Hi guys,
Just wondering whether i) Mstage method or ii) deconfinement method to be adopted for NATM (taking steady state flow calculation into account)?
There are basically two different methodologies to simulate the construction process of NATM tunnels:
(1) Use unfinished staged construction by assigning SumMstage < 1.0;
(2) Use “deconfinement” option.
Traditionally, the 1st method would be used. However, the deconfinement feature was introduced to allow for a more accurate simulation of the problem. Both methods can be included in the beta-methods category (i.e. load-reduction methods).
Method 1: unfinished staged construction by assigning SumMstage < 1.0
Providing that a “plastic” calculation type is selected, a “Load advancement ultimate level” procedure is undertaken to solve the generally non-linear equilibrium equation inherent to the FE method. In particular, given the initial (i.e. results achieved in the previous construction phase) and the final configuration of the problem (i.e. configuration of the current construction phase), the software determines the total load increment to be applied in the current construction phase (given by the differences in loads and weights between the initial and final configurations). These loads are applied as unbalanced forces incrementally (i.e. in a series of load steps). SumMstage measures the progress of the unbalanced already applied. For instance, when SumMstage = 0.6, 60% of the unbalanced force was successfully applied.
When using this option to simulate the construction of a NATM tunnel, the following steps are generally required:
(a) De-activation of the tunnel clusters with SumMstage < 1.0. In this case, only a percentage of the self-weight of the materials (given by SumMstage = (1 – beta) < 1.0) is deactivated. The remaining 1.0 – SumMstage loads are stored as out-of-balanced loads and will be applied in the following construction phase.
(b) Activation of the tunnel lining with SumMstage = 1.0. The out-of-balance forces resulting from the previous construction phase, as well as those resulting from the activation of a new material (linnig) are applied at this stage.
Note that the methodology described above assumes that the cross-section of the tunnel is excavated in a single phase. A more complex sequence of operations may be required when the tunnel is constructed in parts (crown, benches and invert).
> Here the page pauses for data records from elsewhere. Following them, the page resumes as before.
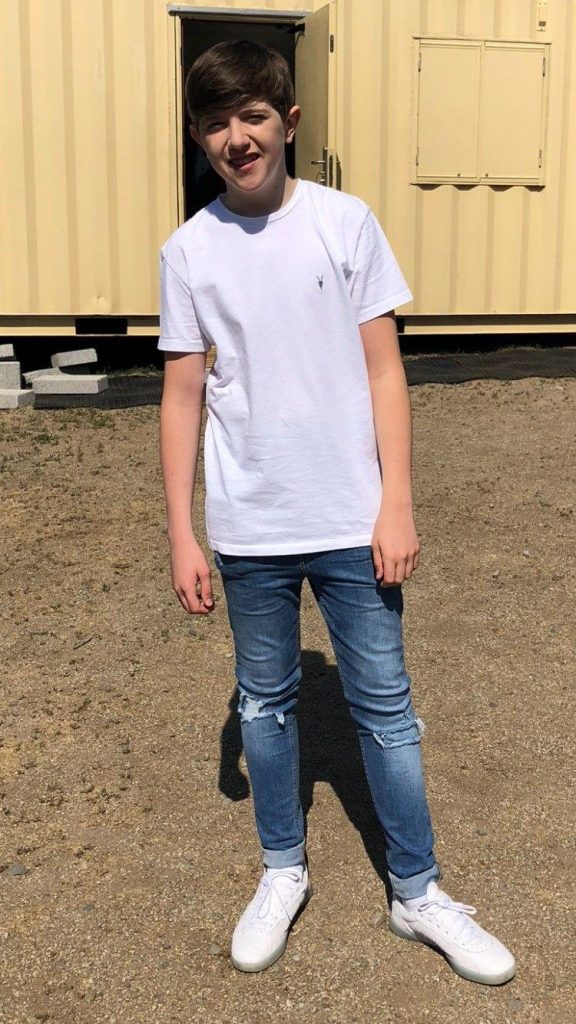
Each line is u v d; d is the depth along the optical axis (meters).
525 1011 2.48
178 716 3.82
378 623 2.51
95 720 3.80
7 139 8.62
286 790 2.70
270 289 2.38
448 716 3.77
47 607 4.75
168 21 8.59
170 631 4.50
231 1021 2.47
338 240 2.38
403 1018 2.47
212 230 2.42
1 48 8.48
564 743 3.60
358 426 2.47
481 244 9.34
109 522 5.79
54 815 3.27
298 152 9.39
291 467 2.45
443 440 7.18
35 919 2.82
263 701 2.65
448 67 8.98
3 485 6.41
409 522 2.47
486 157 9.19
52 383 8.42
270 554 2.49
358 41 8.80
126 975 2.62
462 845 3.07
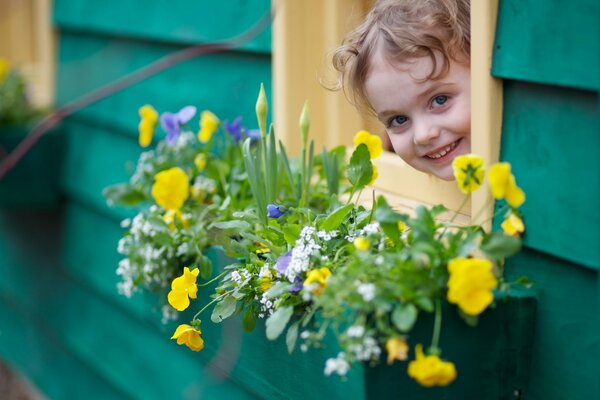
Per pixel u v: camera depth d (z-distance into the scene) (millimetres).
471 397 1694
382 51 1888
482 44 1755
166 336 3213
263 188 2086
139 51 3387
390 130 1976
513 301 1706
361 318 1532
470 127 1890
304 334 1611
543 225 1694
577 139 1623
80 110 3768
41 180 3895
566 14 1606
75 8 3773
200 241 2182
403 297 1530
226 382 2865
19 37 4477
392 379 1602
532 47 1671
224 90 2883
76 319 3990
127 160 3412
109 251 3555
(2) Deconfinement value of 1 − β.
Along the same ideas, the deconfinement option assumes that only part of the stress change due to the excavation is applied to the unsupported tunnel, while the remaining part is applied to the supported tunnel. However, in this case, the calculation methodology is slightly different. Specifically:
(a) The soil clusters are completely deactivated; however, a part of the stresses corresponding to the self-weight of the deactivated soil clusters (equal to beta) is applied around the tunnel configuration as a support pressure; this means, that only part of the total stress change (1- beta) is effectively applied at this phase, as illustrated in the figure below.
(b) the lining is activated and the deconfinement of the deactivated soil clusters is set to 100 %, which means that the remaining load is applied (equal to beta) is applied at this phase.
Once again, to ease the explanation, it is assumed that the cross-section of the tunnel is excavated in a single phase.So for a more accurate simulation when you want different soil clusters to be in different stress state then you could use the deconfinement method.